SET TASKS —
(a) In the post on scaling and cross validation, how closely do the scores from Experiment A and Experiment B match?
(b) Carry on the post on scaling and cross validation from where it ends.

PROVIDED PASSAGE —
I'm currently using cross_val_score and KFold to assess the impact of using StandardScaler at different points within data pre-processing, specifically whether scaling the entire training dataset prior to performing cross validation introduces data leakage and what the effect of this is when compared to scaling the data from within a Pipeline (and therefore only applying it to the training folds).
my current process is as follows:
Experiment A
- Import the boston housing dataset from sklearn.datasets and split into Data (X) and target (y)
- create a Pipeline (sklearn.pipeline), that applies StandardScaler before applying linear regression
- Specify the cross validation method as KFold with 5 folds
- Perform cross validation (cross_val_score) using the above Pipeline and KFold method and observe the score
Experiment B
- Use the same boston housing data as above
- fit_transform StandardScaler on the entire dataset
- Use cross_val_Score to perform cross validation on again 5 folds but this time input LinearRegression directly rather than a pipeline
- Compare the scores here to Experiment A
The scores obtained are identical (to around 13 decimal places) which I question as surely Experiment B introduces Data Leakage during cross validation.
I've seen posts stating that it doesnt matter whether scaling is done on the entire training set before cross validation, if this is true I'm looking to understand why, if this isn't true I'd like to understand why the scores can still be so similar despite the data leakage?

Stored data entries
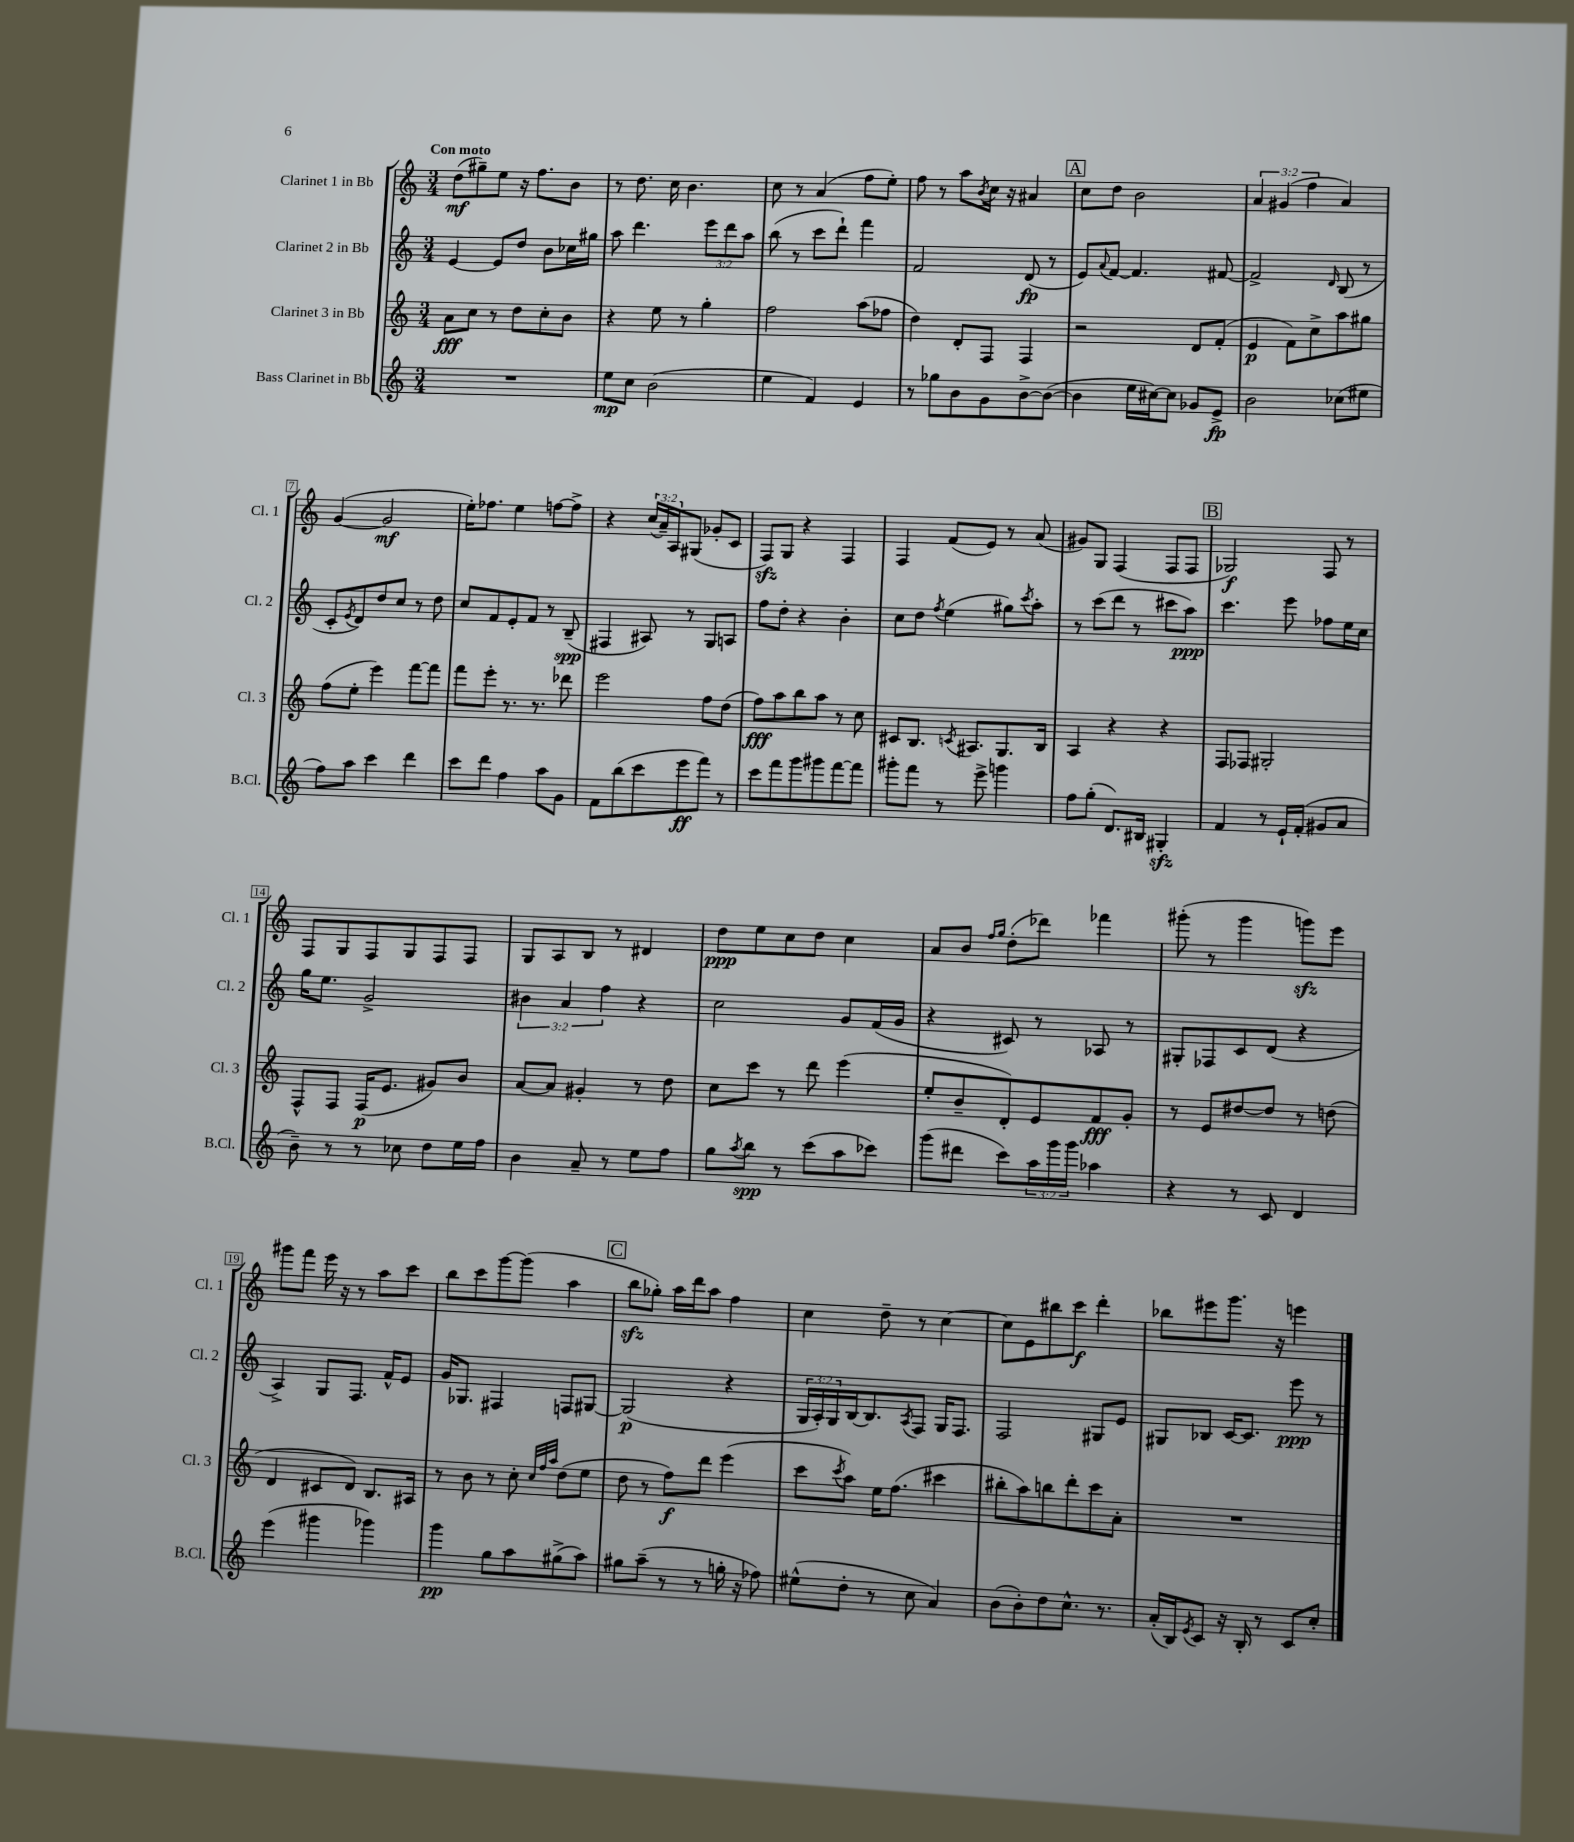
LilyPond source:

<<
\new StaffGroup <<
\new Staff = "s0" \with { instrumentName = "Clarinet 1 in Bb" shortInstrumentName = "Cl. 1" } {
    \clef treble \key c \major \numericTimeSignature \time 3/4 \override Staff.TupletNumber.text = #tuplet-number::calc-fraction-text \tempo "Con moto"
    d''8\mf( gis''8--) e''8 r16 f''8. b'8 |
    r8 d''8. c''16 b'4. |
    c''8 r8 a'4( f''8 e''8-.) |
    f''8 r8 a''8 \acciaccatura { b'8 } c''16 r16 ais'4 |
    \mark \markup { \box "A" } c''8 d''8 b'2 |
    \tuplet 3/2 { a'4 gis'4( f''4 } a'4) |
    g'4~( g'2\mf |
    e''16-.) fes''8. e''4 f''8~ f''8-> |
    r4 \tuplet 3/2 { c''16( a'16--) a16 } gis8( ges'8-. c'8 |
    f8\sfz) g8 r4 f4 |
    f4 f'8( e'8) r8 a'8( |
    gis'8) g8 f4( f8 f8 |
    \mark \markup { \box "B" } ges2\f) f8 r8 |
    f8 g8 f8 g8 f8 f8 |
    g8 a8 b8 r8 dis'4 |
    d''8\ppp e''8 c''8 d''8 c''4 |
    a'8 b'8 \grace { f''16 g''16 } d''8-.( des'''8) fes'''4 |
    gis'''8-.( r8 gis'''4 g'''8\sfz) e'''8 |
    gis'''8 f'''8 e'''16 r16 r8 a''8 c'''8 |
    b''8 c'''8 g'''8~ g'''8( a''4 |
    \mark \markup { \box "C" } b''8\sfz ges''8-.) a''16 d'''16 a''8 f''4 |
    c''4 d''8-- r8 c''4~ |
    c''8 e'8 bis''8 c'''8\f d'''4-. |
    bes''8 eis'''8 g'''8. r16 e'''4 \bar "|." |
}
\new Staff = "s1" \with { instrumentName = "Clarinet 2 in Bb" shortInstrumentName = "Cl. 2" } {
    \clef treble \key c \major \numericTimeSignature \time 3/4 \override Staff.TupletNumber.text = #tuplet-number::calc-fraction-text
    e'4~ e'8 d''8 b'8 ces''16 gis''16 |
    a''8 d'''4. \tuplet 3/2 { e'''8 d'''8 a''8 } |
    b''8( r8 c'''8 d'''8-!) f'''4 |
    f'2 d'8\fp( r8 |
    \mark \markup { \box "A" } e'8) \appoggiatura { a'8 } f'8~ f'4. fis'8~ |
    fis'2-> \grace { d'16 } b8( r8 |
    c'8-. \acciaccatura { e'8 } d'8) d''8 c''8 r8 d''8 |
    c''8 f'8 e'8-. f'8 r8 b8--\spp( |
    fis4 ais8) r8 g8 a8 |
    f''8 d''8-. r4 b'4-. |
    c''8 d''8 \acciaccatura { f''8 } e''4( gis''8) \acciaccatura { c'''8 } a''8-. |
    r8 c'''8( d'''8 r8 cis'''8 a''8\ppp) |
    \mark \markup { \box "B" } c'''4. e'''8 fes''8 e''16 c''16 |
    g''16 e''8. g'2-> |
    \tuplet 3/2 { bis'4 a'4 f''4 } r4 |
    c''2 g'8 f'16( g'16 |
    r4 cis'8) r8 aes8 r8 |
    gis8-. fes8 c'8 d'8( r4 |
    a4->) g8 f8. f'16-^ e'8 |
    g'16 ges8. fis4 f8 gis8~ |
    \mark \markup { \box "C" } gis2\p( r4 |
    \tuplet 3/2 { g16 a16-.) g16 } b16~ b8. \acciaccatura { a8 } f8 g16 f8. |
    f2 gis8 e'8 |
    gis8 bes8 c'16~ c'8. e'''8\ppp r8 \bar "|." |
}
\new Staff = "s2" \with { instrumentName = "Clarinet 3 in Bb" shortInstrumentName = "Cl. 3" } {
    \clef treble \key c \major \numericTimeSignature \time 3/4
    a'8\fff c''8 r8 d''8 c''8-. b'8 |
    r4 e''8 r8 g''4-. |
    f''2 a''8( fes''8 |
    d''4) d'8-. f8 f4 |
    \mark \markup { \box "A" } r2 d'8 f'8-.( |
    e'4\p f'8) c''8-> a''8 gis''8 |
    f''8( e''8-. e'''4) f'''8~ f'''8 |
    f'''8 e'''8-. r8. r8. des'''8 |
    e'''2 f''8 d''8( |
    f''8\fff) a''8 b''8 a''8 r8 c''8 |
    cis'8 b8. \acciaccatura { c'8 } ais8. g8. b16 |
    a4 r4 r4 |
    \mark \markup { \box "B" } f8 fes8 gis2-. |
    f8-^ f8 f16\p( e'8. gis'8) b'8 |
    a'8~ a'8 gis'4-. r8 d''8 |
    c''8 c'''8 r8 d'''8 e'''4( |
    e''8-. b'8-- d'8-.) e'8 f'8\fff g'8-. |
    r8 e'8 dis''8~ dis''8 r8 d''8( |
    d'4 cis'8 d'8) b8. ais16 |
    r8 b'8 r8 c''8-. \grace { c''32 f''32 a''32 } d''8( e''8 |
    \mark \markup { \box "C" } d''8 r8 f''8\f) d'''8 e'''4( |
    c'''8 \acciaccatura { c'''8 } a''8) e''16 f''8.( cis'''4 |
    bis''8-. a''8) b''8 d'''8-. c'''8 a'8-. |
    R2. \bar "|." |
}
\new Staff = "s3" \with { instrumentName = "Bass Clarinet in Bb" shortInstrumentName = "B.Cl." } {
    \clef treble \key c \major \numericTimeSignature \time 3/4 \override Staff.TupletNumber.text = #tuplet-number::calc-fraction-text
    R2. |
    e''8\mp c''8 b'2( |
    e''4 f'4) e'4 |
    r8 ges''8 b'8 g'8 b'8~-> b'8~( |
    \mark \markup { \box "A" } b'4 e''16 cis''16~) cis''8 ges'8 e'8->\fp |
    b'2 ces''8( eis''8 |
    f''8) a''8 c'''4 d'''4 |
    c'''8 d'''8 f''4 a''8 g'8 |
    f'8 b''8( c'''8 e'''8\ff f'''8) r8 |
    c'''8 f'''8 g'''8 gis'''8 f'''8~ f'''8 |
    gis'''8-. f'''8 r8 e'''8-> g'''4 |
    f''8 g''8-.( d'8.) bis16 gis4-.\sfz |
    \mark \markup { \box "B" } f'4 r8 e'16-! f'16-.( gis'8 a'8 |
    b'8--) r8 r8 ces''8 d''8 e''16 f''16 |
    b'4 a'8-- r8 e''8 f''8 |
    g''8 \acciaccatura { a''8 } b''8\spp r8 c'''8( a''8 ces'''8) |
    g'''8( dis'''8 c'''8) \tuplet 3/2 { a''16 g'''16 g'''16 } aes''4 |
    r4 r8 c'8 d'4 |
    e'''4( gis'''4 ges'''4) |
    g'''4\pp g''8 a''8 gis''8->( a''8) |
    \mark \markup { \box "C" } gis''8 a''8--( r8 r8 g''16-. r16 fes''8) |
    eis''8-^( d''8-. r8 c''8 a'4) |
    b'8( b'8-.) d''8 c''8.-^ r8. |
    a'16-.( b16) \acciaccatura { e'8 } c'8 r16 b16-. r8 c'8 c''8-. \bar "|." |
}
>>
>>
\layout { \context { \Score \override BarNumber.stencil = #(make-stencil-boxer 0.1 0.3 ly:text-interface::print) } }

TASK-BY-TASK RESULTS —
(a) They are identical to around 13 decimal places.

(b)
See my test code below:
import numpy as np
import pandas as pd
from sklearn.pipeline import Pipeline
from sklearn import datasets
from sklearn.preprocessing import StandardScaler
from sklearn.svm import LinearSVC
from sklearn.model_selection import KFold, StratifiedKFold
from sklearn.model_selection import cross_val_score, cross_val_predict
from sklearn.linear_model import LinearRegression
np.set_printoptions(15)
boston = datasets.load_boston()
X = boston["data"]
y = boston["target"]
scalar = StandardScaler()
clf = LinearRegression()
class StScaler(StandardScaler):
def fit_transform(self,X,y=None):
print('Length of Data on which scaler is fit on =', len(X))
output = super().fit(X,y)
# print('mean of scalar =',output.mean_)
output = super().transform(X)
return output
pipeline = Pipeline([('sc', StScaler()), ('estimator', clf)])
cv = KFold(n_splits=5, random_state=42)
cross_val_score(pipeline, X, y, cv = cv)
# Now fitting Scaler on whole train data
scaler_2 = StandardScaler()
clf_2 = LinearRegression()
X_ss = scaler_2.fit_transform(X)
cross_val_score(clf_2, X_ss, y, cv=cv)
Thanks!